В своем отчете в начале апреля Мюллер-Хесс заключил, что кровь на ботинках Хуссмана – это точно кровь Даубе. «Минимальные следы крови на пальто Хуссмана, какие еще оставались в моем распоряжении, принадлежат той же группе, что и кровь подозреваемого. Следы крови убитого Даубе на пальто Хуссмана, идентичные следам крови жертвы на обуви подозреваемого, обнаружить не удалось, поскольку они были извлечены для другого исследования. Для данного случая было бы весьма ценно, если бы изучение всего комплекса следов проводил один исследователь в одной лаборатории, поскольку оно имеет решающее значение для определения состава преступления. Кроме того, в данных обстоятельствах огромную ценность имело бы полное описание следов крови до их использования – их положение, форма, размер, свойства должны быть запротоколированы».
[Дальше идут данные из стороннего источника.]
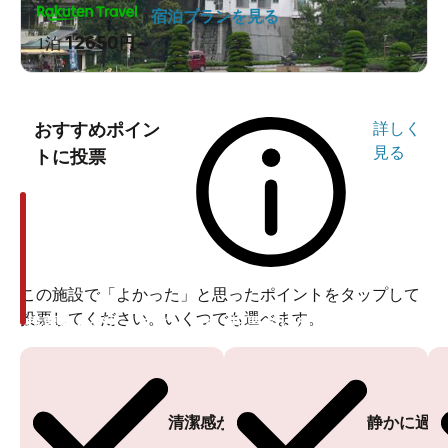
宿泊プランを見る
12650
1泊
円～
おすすめポイン
詳しく
見る
トに投票
この施設で「よかった」と思ったポイントをタップして
投票してください。いくつでも選べます。
投票ありがとうございます
投票ありがとうございます
清潔感がある
静かに過ご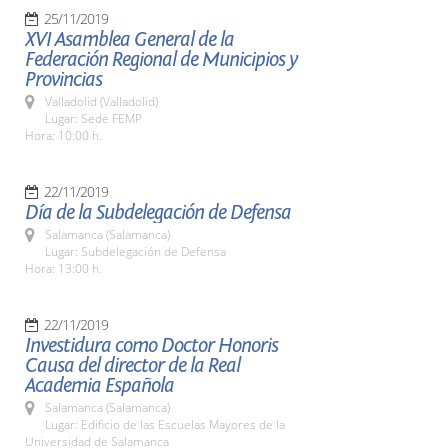
25/11/2019
XVI Asamblea General de la
Federación Regional de Municipios y
Provincias
Valladolid (Valladolid)
Lugar: Sede FEMP
Hora: 10:00 h.
22/11/2019
Día de la Subdelegación de Defensa
Salamanca (Salamanca)
Lugar: Subdelegación de Defensa
Hora: 13:00 h.
22/11/2019
Investidura como Doctor Honoris
Causa del director de la Real
Academia Española
Salamanca (Salamanca)
Lugar: Edificio de las Escuelas Mayores de la
Universidad de Salamanca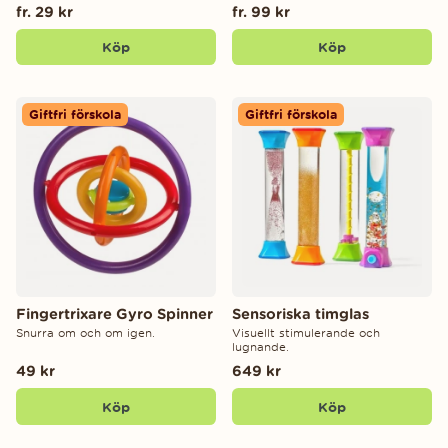
fr. 29 kr
fr. 99 kr
Köp
Köp
Giftfri förskola
Giftfri förskola
Fingertrixare Gyro Spinner
Sensoriska timglas
Snurra om och om igen.
Visuellt stimulerande och
lugnande.
49 kr
649 kr
Köp
Köp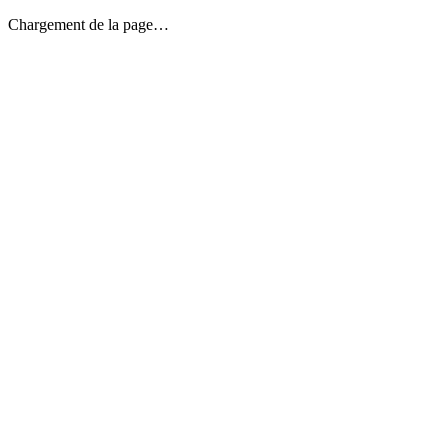
Chargement de la page…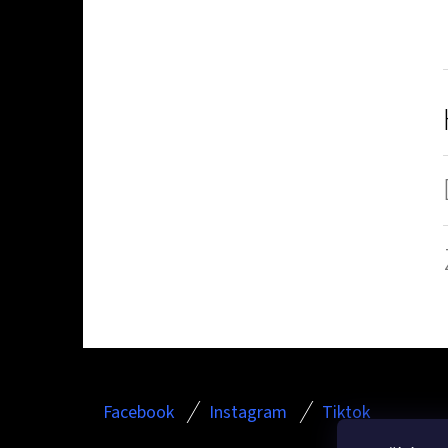
Z
Facebook
Instagram
Tiktok
Á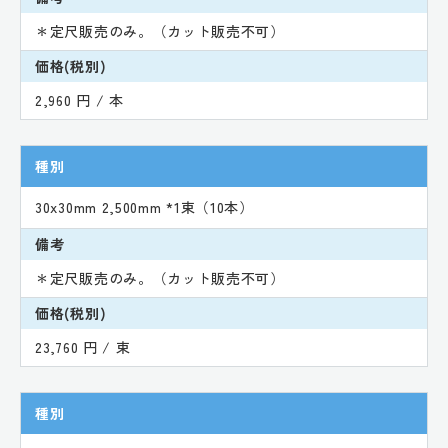
＊定尺販売のみ。（カット販売不可）
価格(税別)
2,960 円 / 本
種別
30x30mm 2,500mm *1束（10本）
備考
＊定尺販売のみ。（カット販売不可）
価格(税別)
23,760 円 / 束
種別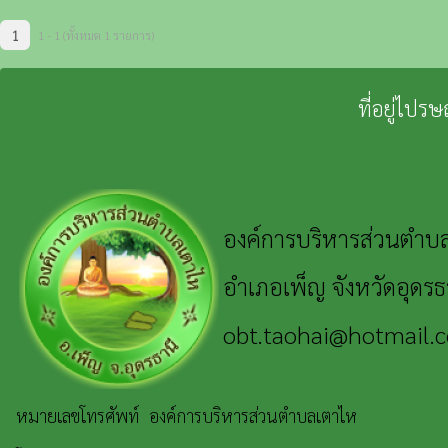
1
1 - 1 (ทั้งหมด 1 รายการ)
ที่อยู่ไปร
องค์การบริหารส่วนตำบลเ
อำเภอเพ็ญ จังหวัดอุดร
obt.taohai@hotmail
หมายเลขโทรศัพท์
องค์การบริหารส่วนตำบลเตาไห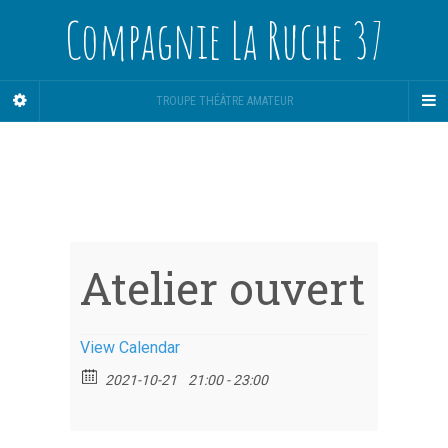
Compagnie La Ruche 37
TROUPE THÉÂTRE AMATEUR
Atelier ouvert
View Calendar
2021-10-21
21:00 - 23:00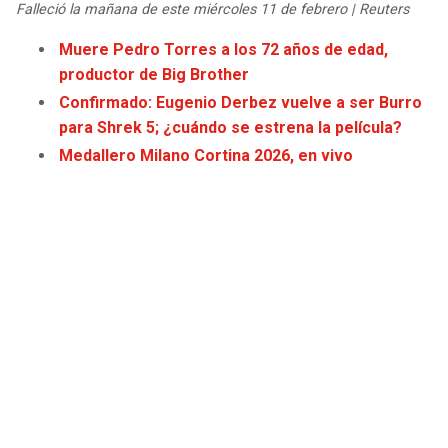
Falleció la mañana de este miércoles 11 de febrero | Reuters
Muere Pedro Torres a los 72 años de edad,
productor de Big Brother
Confirmado: Eugenio Derbez vuelve a ser Burro
para Shrek 5; ¿cuándo se estrena la película?
Medallero Milano Cortina 2026, en vivo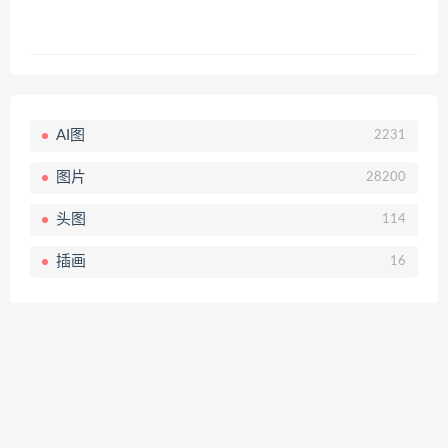
AI图
2231
图片
28200
头图
114
插画
16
Если бы… если бы… Посылая свое экспертное заключение в Гладбек, Мюллер-Хесс предполагал, что из-за катастрофических упущений дело безнадежно. Оставалось лишь надеяться, что комиссару удастся напугать подозреваемого. На ботинках следы группы А – пусть объяснит, откуда они, или признает свою вину.
Пока Мюллер-Хесс проводил свои исследования, 31 марта в Гладбеке объявился рабочий Ковальски. Он сообщил «по собственному почину», что, работая в саду школьного директора Кляйбёмера, в рыхлой земле нашел складной нож Карла Хуссмана, якобы, по словам подозреваемого, потерянный в саду 20 марта. Удивительным образом нож был обнаружен на том самом месте, которое ассистенты уголовного розыска тщательно обыскали 23 марта. Еще поразительнее, что Блёмкер, домработница Кляйбёмеров, не могла вспомнить, что она такое заявила доктору Луттеру. Она забыла, когда и где видела этот нож в последний раз, и не помнила, чтобы Хуссман в ночь убийства вернулся домой только в 3.30.
В новых обстоятельствах и по результатам экспертизы из Бонна эссенский окружной прокурор Лингельман обратился за помощью к начальнику Управления прусского регионального уголовного розыска Хагеману. 1 апреля Хагеман командировал в Гладбек двух опытных специалистов из Берлина – Людвига Вернебурга, 45 лет, дипломированного юриста, с 1919 г. комиссара уголовного розыска, начальника «убойного отдела» и одного из известнейших «убойных комиссаров» имперской столицы; и Рудольфа Лиссигкайта, 32 лет, также комиссара уголовного розыска, впоследствии начальника берлинского «убойного отдела». Оба прибыли сначала в Эссен и изучили материалы дела. Лиссигкайт отметил: «Судя по всему, время безнадежно упущено. Тяжкое преступление совершено 10 дней назад, а следствие топчется на месте; местный уголовный розыск как будто недееспособен. Можно было бы сразу уехать обратно. Потерянного не наверстать».